Africa is the continent with true humanitarianism in the form of connectivity and sharing, of intact family units, of the direct congregation and dialogue between people instead of the technological and impersonal “networking”. Having anonymous “friends” in networking sites is the best signal of a civilisation on its way to a collapse. A culture’s foundation and progress depends on knowledge carried forward from the past, with each generation soaking in the knowledge from the past generation be it in art, literary learning or a hands-on communication void of superficiality.

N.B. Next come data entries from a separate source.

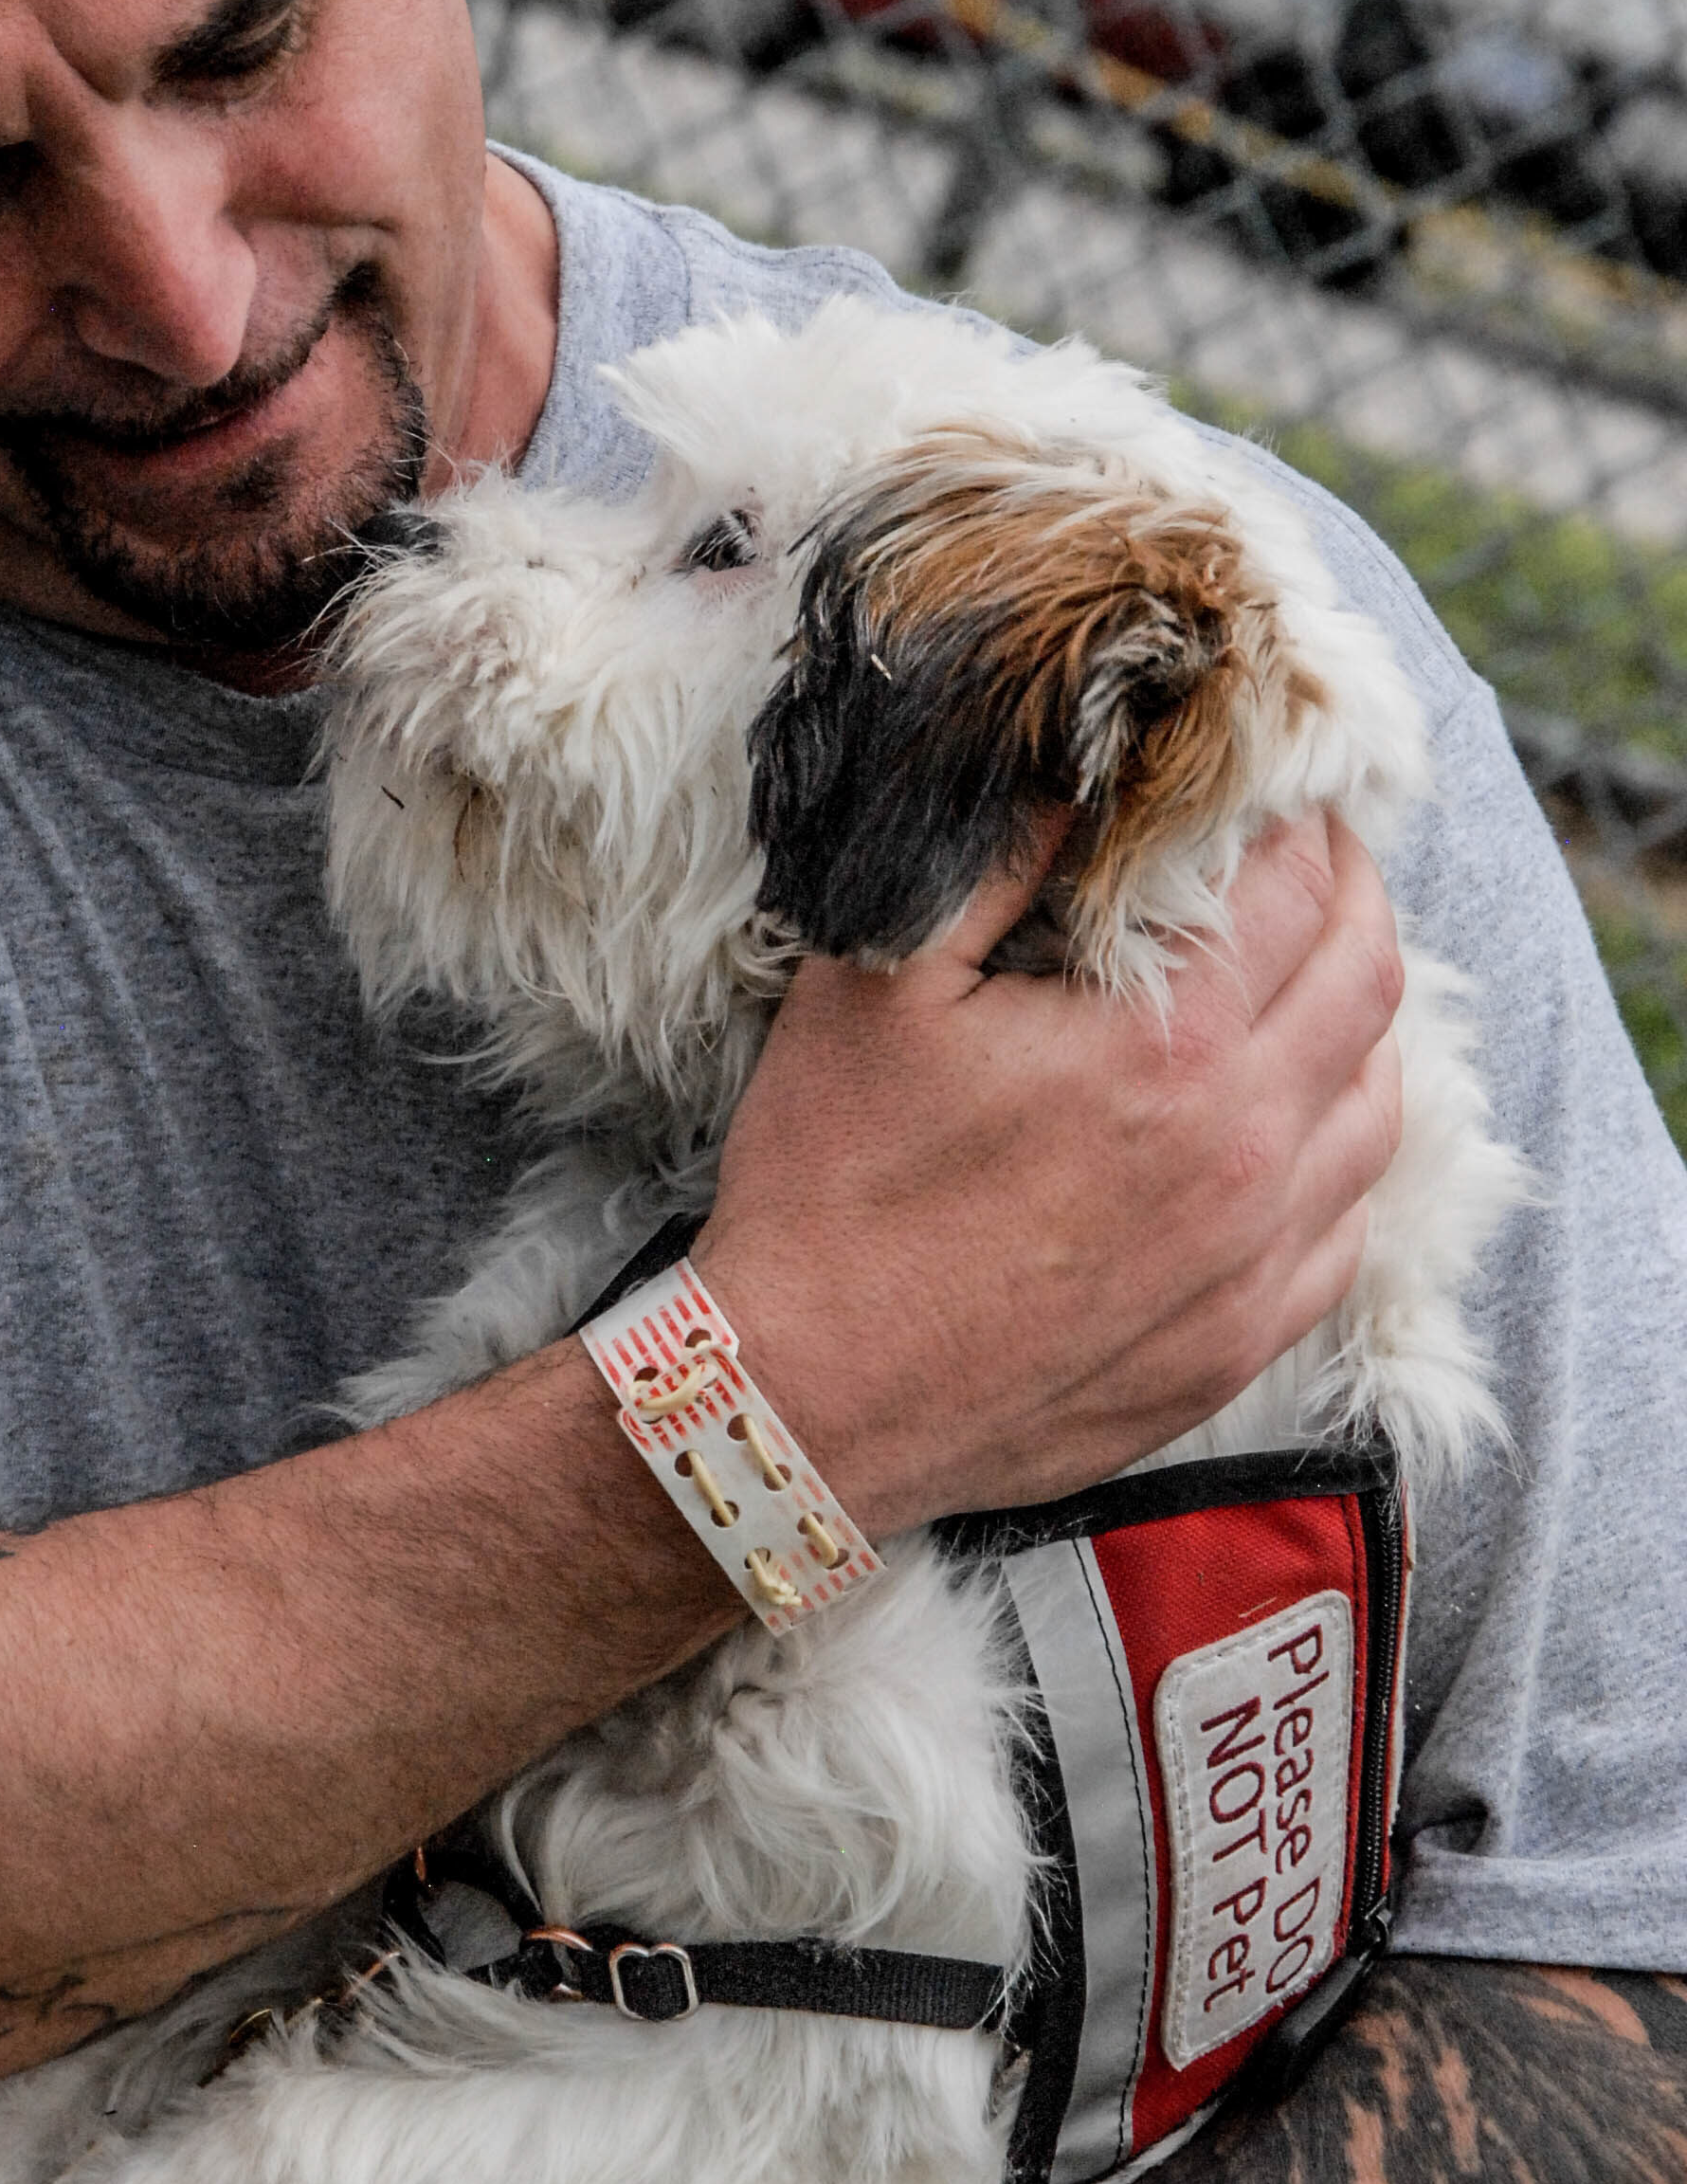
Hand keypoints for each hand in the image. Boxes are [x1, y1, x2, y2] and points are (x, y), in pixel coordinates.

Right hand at [698, 809, 1404, 1535]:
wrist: (803, 1400)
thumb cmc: (827, 1190)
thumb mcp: (875, 990)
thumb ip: (992, 866)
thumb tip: (1077, 783)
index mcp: (1161, 1050)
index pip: (1293, 889)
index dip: (1295, 820)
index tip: (1270, 788)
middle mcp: (1239, 1153)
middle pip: (1366, 982)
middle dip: (1352, 893)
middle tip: (1316, 853)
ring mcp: (1250, 1261)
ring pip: (1378, 1107)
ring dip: (1360, 1021)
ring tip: (1310, 979)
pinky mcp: (1235, 1344)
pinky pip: (1345, 1229)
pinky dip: (1338, 1153)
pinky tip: (1289, 1129)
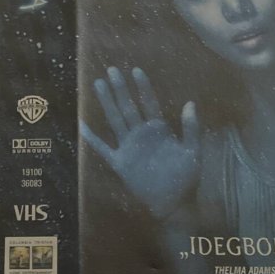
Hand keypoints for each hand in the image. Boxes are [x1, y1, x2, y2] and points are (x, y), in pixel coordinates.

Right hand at [80, 66, 200, 218]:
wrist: (174, 204)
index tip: (136, 70)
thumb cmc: (186, 179)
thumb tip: (190, 103)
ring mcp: (129, 147)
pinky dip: (92, 138)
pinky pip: (103, 148)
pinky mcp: (120, 163)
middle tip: (112, 69)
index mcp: (159, 130)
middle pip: (128, 107)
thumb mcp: (192, 152)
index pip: (149, 103)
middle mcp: (141, 135)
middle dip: (120, 89)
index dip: (143, 87)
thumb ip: (191, 128)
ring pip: (115, 120)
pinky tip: (82, 126)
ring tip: (99, 84)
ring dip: (107, 102)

Africans and their do-gooders – self-appointed or not – should invest in sustainable aspects of human affairs such as education. Already this valuable aspect is flying out the window in the West because these nations gather a trillion unconnected trivialities, call it knowledge or art and technologically market it with more trivialities or plain old lunacy. To disassemble and disenfranchise the negative image of Africa, the people and governments of the continent must engage enlightened policies, investment in true knowledge, health and innovation. These are steps that assert themselves without being marketed. Africa has to rebuild on her patrimony. Here lies the best competitive edge against the West.

“The decline of the West,” says Simon Anholt, the 2009 award winner of the Nobel’s Colloquia Prize for Economics, “is the decline of our ability to build on the past, our relentless superficiality, our shallow facility for grasping a million unconnected trivia, calling it knowledge and making markets out of it. Real wisdom requires significantly more application, and there are no shortcuts to it.”

Old habits die hard, so what non-Africans have cultivated over decades and centuries as the image of Africa and Africans will take a few years of unrelenting work to undo by producing the evidence that will finally uproot preconceptions and make room for reconfiguration. But Africa and Africans have to start now, big or small, to apply their mental and physical muscles. Africa can afford to do without the largesse if it comes coated with disrespect and suppression.